I leave behind family, friends, my favorite chair, my Xbox, 700 channels on Comcast, a fresh set of sheets every Friday (my mom spoils me). And I’ll be honest about the change:
It’s always been difficult for me to leave home. It’s comfortable here. It’s safe. I know the fastest routes to Safeway. I know who to greet when I walk into the gym. I know the cheapest spot to buy beer. Now, however, all of that is gone.
Three years ago, I sat in the airport to fly off to Thailand for four months, and while there, I was thinking of the myriad of possibilities that could potentially (hopefully) forestall my trip.
My Dad could call and say he needed me home to help run the business. My novel could be picked up and I would need to immediately make a cross-country book tour. I could be perceived as a terrorist and put on the no-fly list (the NSA probably just stored this blog away somewhere at the drop of that word).
However, none of that happened, and instead, I stepped onto the plane, took off into the air, and had one of the best experiences of my life. And I have no doubt that a similar thing will occur once I drive off to Ohio.
It’s just difficult convincing Present-Jake that Future-Jake will make up for the current stomach-knotting.
My brother once wisely told me, “If you’re cold, there’s no point wishing that you were warm. Just accept that you’re cold and you’ll get over it.”
That’s the case for going to Ohio. I have to stop wishing I could bring my family and friends with me, have the streets renamed and my house supplanted. I need to simply acknowledge: I am going.
But as my sister once asked: “Jake, did you enjoy being unemployed?”
And after momentarily being offended, I responded with a big grin: It was freaking awesome.
This was a most glorious year. Maybe one of my favorites. Still, the highlight reel could be chronicled in the different cushions I was seated upon.

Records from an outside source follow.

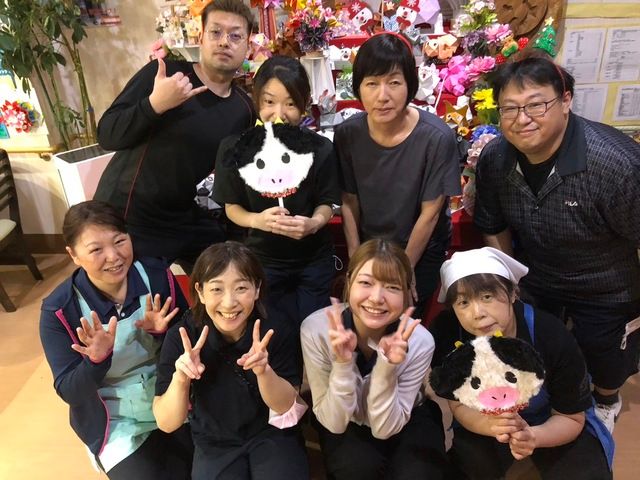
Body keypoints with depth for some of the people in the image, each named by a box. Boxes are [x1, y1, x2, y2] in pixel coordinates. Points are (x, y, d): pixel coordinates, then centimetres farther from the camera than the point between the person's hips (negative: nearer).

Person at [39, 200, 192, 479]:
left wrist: (162, 331, -24)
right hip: (116, 421, -1)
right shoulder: (59, 310, -17)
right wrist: (97, 360, -33)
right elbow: (69, 392, -13)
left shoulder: (157, 275, -13)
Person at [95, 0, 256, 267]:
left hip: (196, 223, 5)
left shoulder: (244, 109, 2)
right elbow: (107, 136, -15)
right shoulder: (162, 74, -11)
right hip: (132, 220, -4)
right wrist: (155, 103, -29)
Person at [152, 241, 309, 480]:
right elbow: (167, 424, -16)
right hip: (215, 445, 1)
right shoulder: (180, 336, -20)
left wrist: (264, 371, -32)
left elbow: (286, 406, -12)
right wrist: (180, 379, -36)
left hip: (272, 435, 0)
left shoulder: (276, 331, -19)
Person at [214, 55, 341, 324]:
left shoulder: (320, 149, -16)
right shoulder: (235, 149, -15)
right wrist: (257, 220, -25)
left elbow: (326, 203, -4)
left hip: (314, 259, 0)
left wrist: (314, 223, -25)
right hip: (262, 259, 1)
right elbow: (232, 207, -5)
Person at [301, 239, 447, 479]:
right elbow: (333, 423, -22)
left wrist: (387, 368, -37)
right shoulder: (315, 329, -28)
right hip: (344, 425, 0)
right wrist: (342, 364, -38)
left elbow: (385, 428, -21)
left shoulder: (419, 341, -26)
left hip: (406, 422, 1)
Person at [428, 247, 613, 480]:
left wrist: (533, 436, -37)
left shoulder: (553, 338, -30)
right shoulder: (445, 333, -30)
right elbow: (459, 405, -16)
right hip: (483, 418, 0)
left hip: (548, 422, 0)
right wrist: (490, 425, -39)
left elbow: (571, 418, -15)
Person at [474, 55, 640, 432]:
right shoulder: (495, 159, -19)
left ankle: (606, 401, 61)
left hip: (606, 291, -3)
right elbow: (495, 230, -5)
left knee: (606, 364, 23)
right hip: (535, 280, 3)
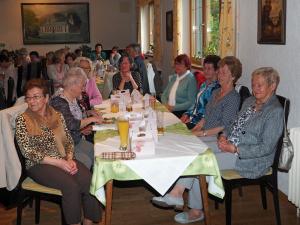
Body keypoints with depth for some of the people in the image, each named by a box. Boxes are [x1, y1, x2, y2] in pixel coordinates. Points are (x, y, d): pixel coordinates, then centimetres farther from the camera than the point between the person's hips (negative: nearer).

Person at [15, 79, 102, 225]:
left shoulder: (57, 115, 10)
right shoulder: (22, 120, -3)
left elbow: (69, 141, 11)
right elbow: (28, 152, -10)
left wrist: (69, 159, -10)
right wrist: (58, 162, -17)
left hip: (63, 159, 4)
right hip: (38, 165, -4)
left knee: (88, 180, -22)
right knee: (71, 186, -29)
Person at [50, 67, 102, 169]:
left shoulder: (73, 98, 8)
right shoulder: (59, 101, -21)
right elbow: (71, 125, -29)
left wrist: (87, 113, 9)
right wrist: (91, 119, -17)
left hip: (76, 140, 9)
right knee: (86, 161, -22)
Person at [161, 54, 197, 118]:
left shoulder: (191, 79, -6)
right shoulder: (173, 77, 16)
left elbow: (191, 102, -12)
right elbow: (164, 94, 19)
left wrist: (174, 108, -17)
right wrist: (166, 104, -2)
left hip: (182, 112, -6)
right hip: (168, 109, 6)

Enjoy your next journey in life. I am confident that where ever you go you will flourish. You certainly will be missed by your friends and family but then again the new people you meet will get to experience the wonderful person you are.
You have heard Jake’s perspective of leaving–Now the rest of the story.
A funny thing about humans (at least from my perspective), the more you have of something the more of it you want to have.
If you have a cocktail every day or smoke cigarettes for years or have sex every other day and then, for what ever the reason you stop, the urge to want to start up again is overpowering. It becomes the focal point of your existence. You rationalize the need to have one more glass of wine before you quit, just a cigarette after the occasional meal, or one more romp on the floor in the kitchen or in a king size bed or leaning up against a tree in the Mt. Hood National Forest.
Alas, being around Jake and enjoying his company this last year has created a want or need to have more of him, and this craving will no doubt occupy my waking hours (just one more week, is all I will need). But it is a fool’s delusion.
I have found the best way to deal with these addictions is go “cold turkey”. Give him a hug, a kiss goodbye and deal with the agony of his departure. With the comfort knowing that he will be back in this house in 109 days for Thanksgiving. (Or, we could catch a flight from Portland to Ohio and meet him when he arrives from his cross-country drive to Ohio State.)
(These words are meant for all three of our kids, because by the end of September, they will all be scattered to the “four winds”. I sympathize with the next group of friends/acquaintances that they will meet and eventually leave behind, because it will cause the same set of “separation anxieties” I am feeling today.)